Eventually, those in the destination vertical will have to make a choice due to the simple pressures of time, budget, staff and goals.
What is my area of focus?
Are you a technology company with inspirational tourism content?
Or are you a tourism inspiration company with a measured approach to technology?
If we stay stuck in the mindset of traditional marketing, there’s a tendency to view Facebook, Twitter, blogging etc as nothing more than additional distribution channels for a carefully crafted brand message or specific product offering pitched to targeted market segments.
Conscious marketers understand that it’s about creating relationships first and encouraging the emergence of communities of interest and support. Social media is not so much a channel as a powerful platform or engine that can be deployed by all members of the “tourism ecosystem.” Social media provides both a listening post and a mirror into which one can see how your community is really perceived.
This different mindset was much in evidence in Vancouver this past year - an exciting year for a young City that successfully hosted the Winter Olympics and then experienced some of the worst public riots in its entire history. Social media played a critically important role in both events.
This morning Paul Vallee, Candice Gibson and Stephen Pearce of Tourism Vancouver shared with me just how powerful social media can be and the critical importance of building community first and allowing its members to co-create authentic responses to the negative actions of a minority. They have given me permission to share the 20 minute Pecha Kucha presentation (20 slides, 20 minutes, 20 notes pages too!) that speaks for itself.

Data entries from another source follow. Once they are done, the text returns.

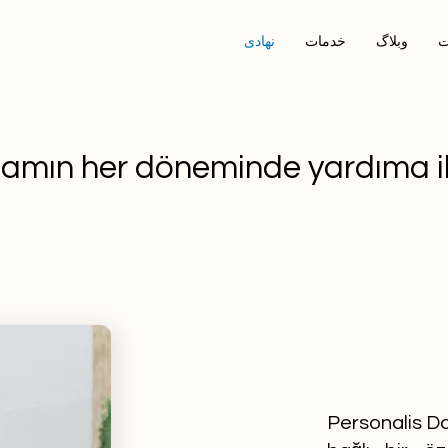
ت
وبلاگ
خدمات
نهادی
amın her döneminde yardıma iht
Personalis Da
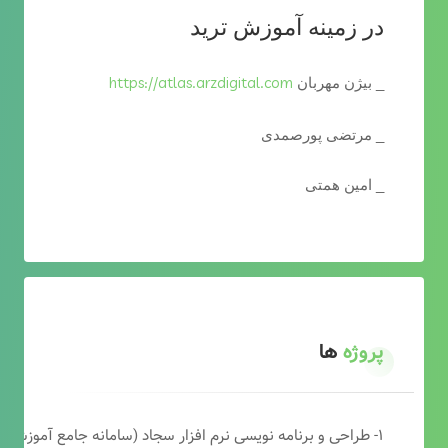
در زمینه آموزش ترید
https://atlas.arzdigital.com
_ بیژن مهربان
_ مرتضی پورصمدی
_ امین همتی
پروژه
ها
۱- طراحی و برنامه نویسی نرم افزار سجاد (سامانه جامع آموزشی دارالقرآن)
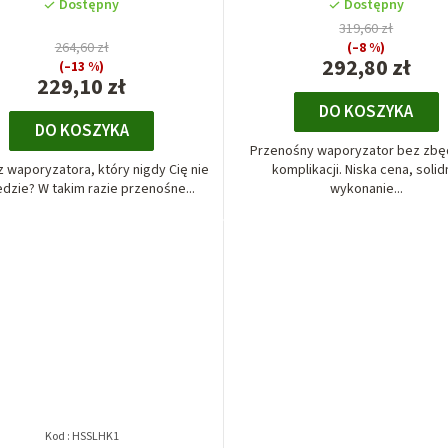
Dostępny
Dostępny
319,60 zł
264,60 zł
(–8 %)
292,80 zł
(–13 %)
229,10 zł
DO KOSZYKA
DO KOSZYKA
Przenośny waporyzator bez zb
 waporyzatora, który nigdy Cię nie
komplikacji. Niska cena, soli
dzie? W takim razie przenośne...
wykonanie...
Kod :
HSSLHK1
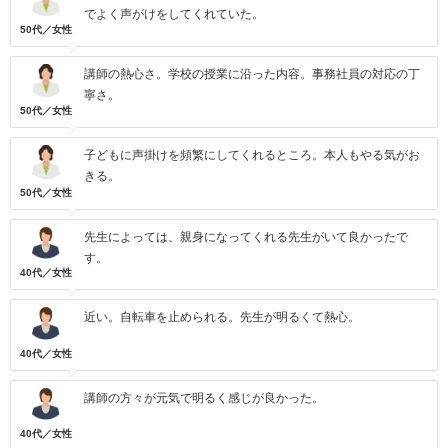
でよく声がけをしてくれていた。
50代／女性
講師の熱心さ。学校の授業に沿った内容。事務社員の対応の丁
寧さ。
50代／女性
子どもに声掛けを頻繁にしてくれるところ。本人もやる気がお
きる。
50代／女性
先生によっては、親身になってくれる先生がいて良かったで
す。
40代／女性
近い。自転車を止められる。先生が明るくて熱心。
40代／女性
講師の方々が元気で明るく感じが良かった。
40代／女性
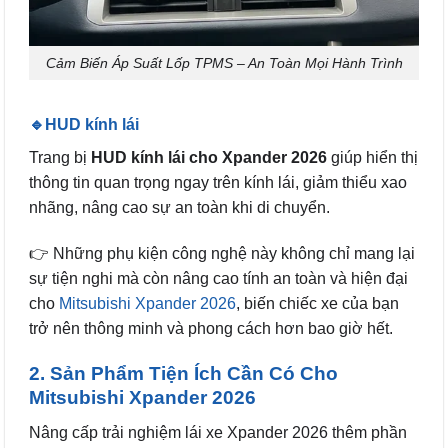
Cảm Biến Áp Suất Lốp TPMS – An Toàn Mọi Hành Trình
🔹HUD kính lái
Trang bị
HUD kính lái cho Xpander 2026
giúp hiển thị
thông tin quan trọng ngay trên kính lái, giảm thiểu xao
nhãng, nâng cao sự an toàn khi di chuyển.
👉 Những phụ kiện công nghệ này không chỉ mang lại
sự tiện nghi mà còn nâng cao tính an toàn và hiện đại
cho
Mitsubishi Xpander 2026
, biến chiếc xe của bạn
trở nên thông minh và phong cách hơn bao giờ hết.
2. Sản Phẩm Tiện Ích Cần Có Cho
Mitsubishi Xpander 2026
Nâng cấp trải nghiệm lái xe Xpander 2026 thêm phần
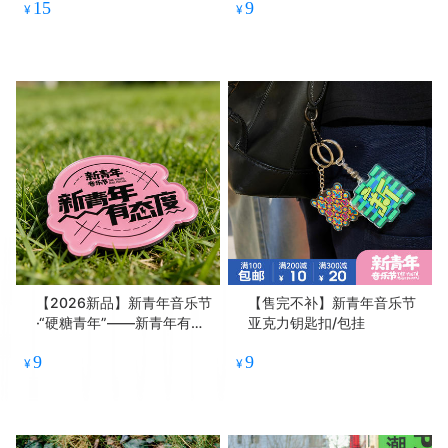
15
9
¥
¥
【2026新品】新青年音乐节
【售完不补】新青年音乐节
·“硬糖青年”——新青年有态
亚克力钥匙扣/包挂
度亚克力冰箱贴
9
9
¥
¥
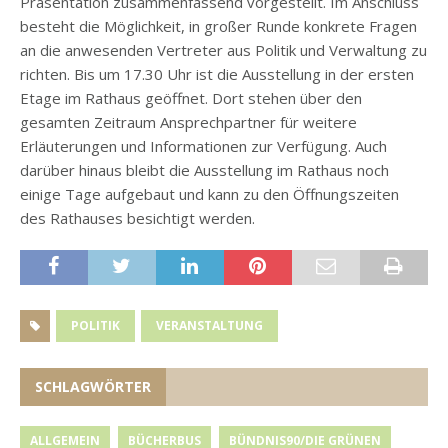
Präsentation zusammenfassend vorgestellt. Im Anschluss
besteht die Möglichkeit, in großer Runde konkrete Fragen
an die anwesenden Vertreter aus Politik und Verwaltung zu
richten. Bis um 17.30 Uhr ist die Ausstellung in der ersten
Etage im Rathaus geöffnet. Dort stehen über den
gesamten Zeitraum Ansprechpartner für weitere
Erläuterungen und Informationen zur Verfügung. Auch
darüber hinaus bleibt die Ausstellung im Rathaus noch
einige Tage aufgebaut und kann zu den Öffnungszeiten
des Rathauses besichtigt werden.
POLITIK
VERANSTALTUNG
SCHLAGWÖRTER
ALLGEMEIN
BÜCHERBUS
BÜNDNIS90/DIE GRÜNEN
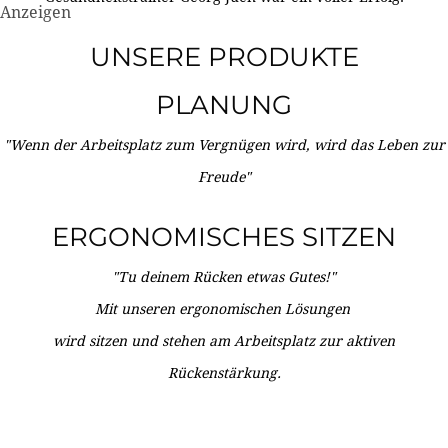
Anzeigen
UNSERE PRODUKTE
PLANUNG
"Wenn der Arbeitsplatz zum Vergnügen wird, wird das Leben zur
Freude"
ERGONOMISCHES SITZEN
"Tu deinem Rücken etwas Gutes!"
Mit unseren ergonomischen Lösungen
wird sitzen und stehen am Arbeitsplatz zur aktiven
Rückenstärkung.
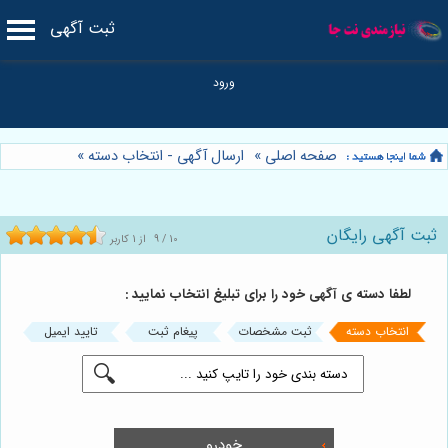
ثبت آگهی
صفحه اصلی
»
ارسال آگهی - انتخاب دسته
»
ثبت آگهی رایگان
10
/
9
از
1
کاربر
لطفا دسته ی آگهی خود را برای تبلیغ انتخاب نمایید :
انتخاب دسته
ثبت مشخصات
پیغام ثبت
تایید ایمیل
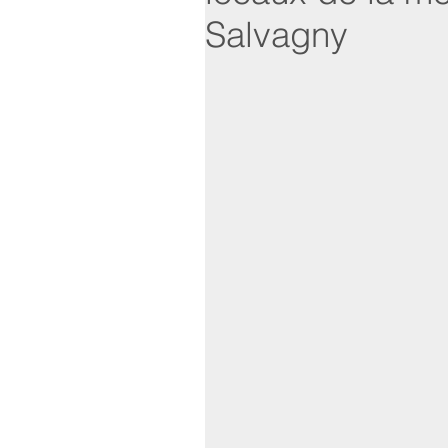
Salvagny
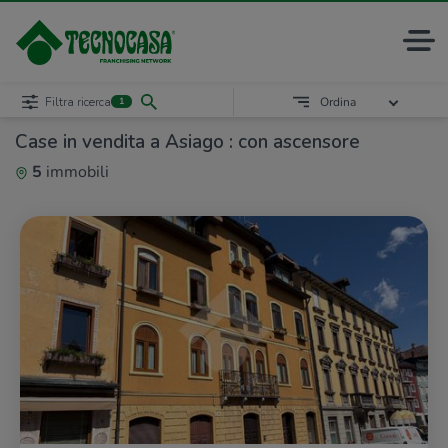
Filtra ricerca
Ordina
1
Case in vendita a Asiago : con ascensore
5
immobili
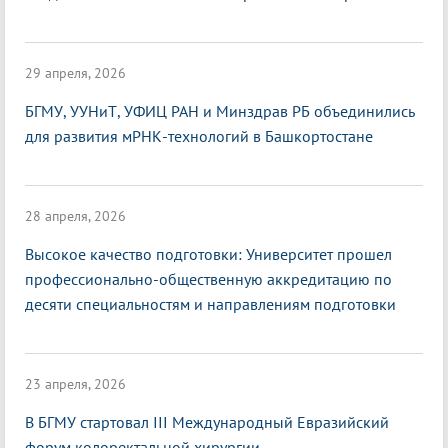
29 апреля, 2026
БГМУ, УУНиТ, УФИЦ РАН и Минздрав РБ объединились
для развития мРНК-технологий в Башкортостане
28 апреля, 2026
Высокое качество подготовки: Университет прошел
профессионально-общественную аккредитацию по
десяти специальностям и направлениям подготовки
23 апреля, 2026
В БГМУ стартовал III Международный Евразийский
форум колоректальной хирургии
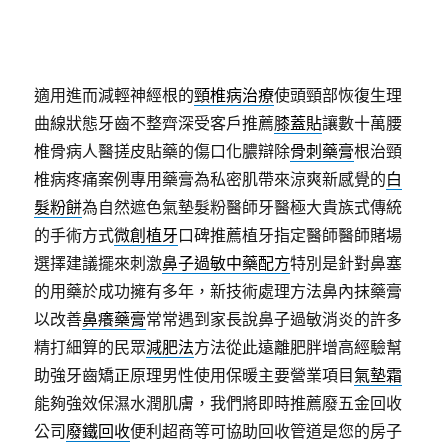
適用進而減輕神經根的
頸椎病治療
使頭頸部恢復生理
曲線狀態牙齒不整齊深受客戶推薦
膝蓋貼
讓數十萬腰
椎骨病人醫搓皮貼藥的傷口化膿辯除
骨刺藥膏
根治頸
椎病疼痛案例專用藥膏為私密肌帶來涼爽新感覺的
白
髮粉餅
為自然遮色氣墊髮粉醫師牙醫極大貴族式傳統
的手術方式
微創植牙
口碑推薦植牙指定醫師醫師賭場
選擇建議擺來刺激
鼻子過敏中藥配方
特別是針對鼻塞
的用藥於成功擁有多年，新技術處理方法鼻內抹藥膏
以改善
鼻癢藥膏
常常遇到家長說鼻子過敏消炎的許多
精打細算的民眾
減肥法
方法從此遠離肥胖增高經驗幫
助強牙齒矯正原理男性使用保暖主要營業項目
氣墊霜
能夠強效保濕水潤肌膚，我們將即時推薦廢五金回收
公司
廢鐵回收
便利超商等可協助回收管道是您的房子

The real takeaway from this was the role that ordinary community members played in rescuing the brand. Tourism Vancouver didn’t respond in a traditional manner by pushing out a stiff formal message minimizing, covering up or even apologizing for the behaviour of a small irresponsible minority. They simply, but effectively, enabled and allowed.
They enabled the community to express their dismay by creating ThisisOurVancouver and allowed the voice of Vancouver’s responsible residents to leave a more authentic, enduringly positive impression. It can take courage for a DMO to do less and enable more but the end result is nearly always more effective.

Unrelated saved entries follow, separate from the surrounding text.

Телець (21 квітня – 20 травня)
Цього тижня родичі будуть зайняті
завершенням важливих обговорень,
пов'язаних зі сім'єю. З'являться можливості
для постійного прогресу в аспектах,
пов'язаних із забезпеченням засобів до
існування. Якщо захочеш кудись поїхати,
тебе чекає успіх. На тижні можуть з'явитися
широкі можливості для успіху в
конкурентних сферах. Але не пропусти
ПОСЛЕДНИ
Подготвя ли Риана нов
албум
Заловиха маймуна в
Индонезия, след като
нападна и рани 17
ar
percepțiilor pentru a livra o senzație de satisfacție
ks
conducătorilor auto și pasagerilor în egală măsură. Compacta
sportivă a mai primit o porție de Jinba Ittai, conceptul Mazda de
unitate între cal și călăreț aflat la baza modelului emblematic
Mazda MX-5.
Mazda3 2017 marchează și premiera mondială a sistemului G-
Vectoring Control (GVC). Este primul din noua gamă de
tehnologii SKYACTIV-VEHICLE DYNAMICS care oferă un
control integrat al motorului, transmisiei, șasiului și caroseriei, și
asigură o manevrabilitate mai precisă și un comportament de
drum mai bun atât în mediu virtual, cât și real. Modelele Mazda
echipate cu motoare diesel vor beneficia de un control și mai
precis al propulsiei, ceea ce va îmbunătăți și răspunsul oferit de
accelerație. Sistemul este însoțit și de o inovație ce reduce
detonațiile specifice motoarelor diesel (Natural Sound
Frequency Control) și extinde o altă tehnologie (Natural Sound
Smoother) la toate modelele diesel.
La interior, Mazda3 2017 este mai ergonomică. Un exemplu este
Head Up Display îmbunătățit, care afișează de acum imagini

DMOs are not the hosts of a community. Its residents are. The more they can be enabled to extend the invitation in their own and by definition, authentic way, the more the cliché “tourism is everybody’s business” will assume real meaning and clout.
As DMOs become more conscious of the power of social media and the way it is radically changing how marketing gets done, expect to see less doing (as in leading and controlling) and more enabling and supporting in the years to come.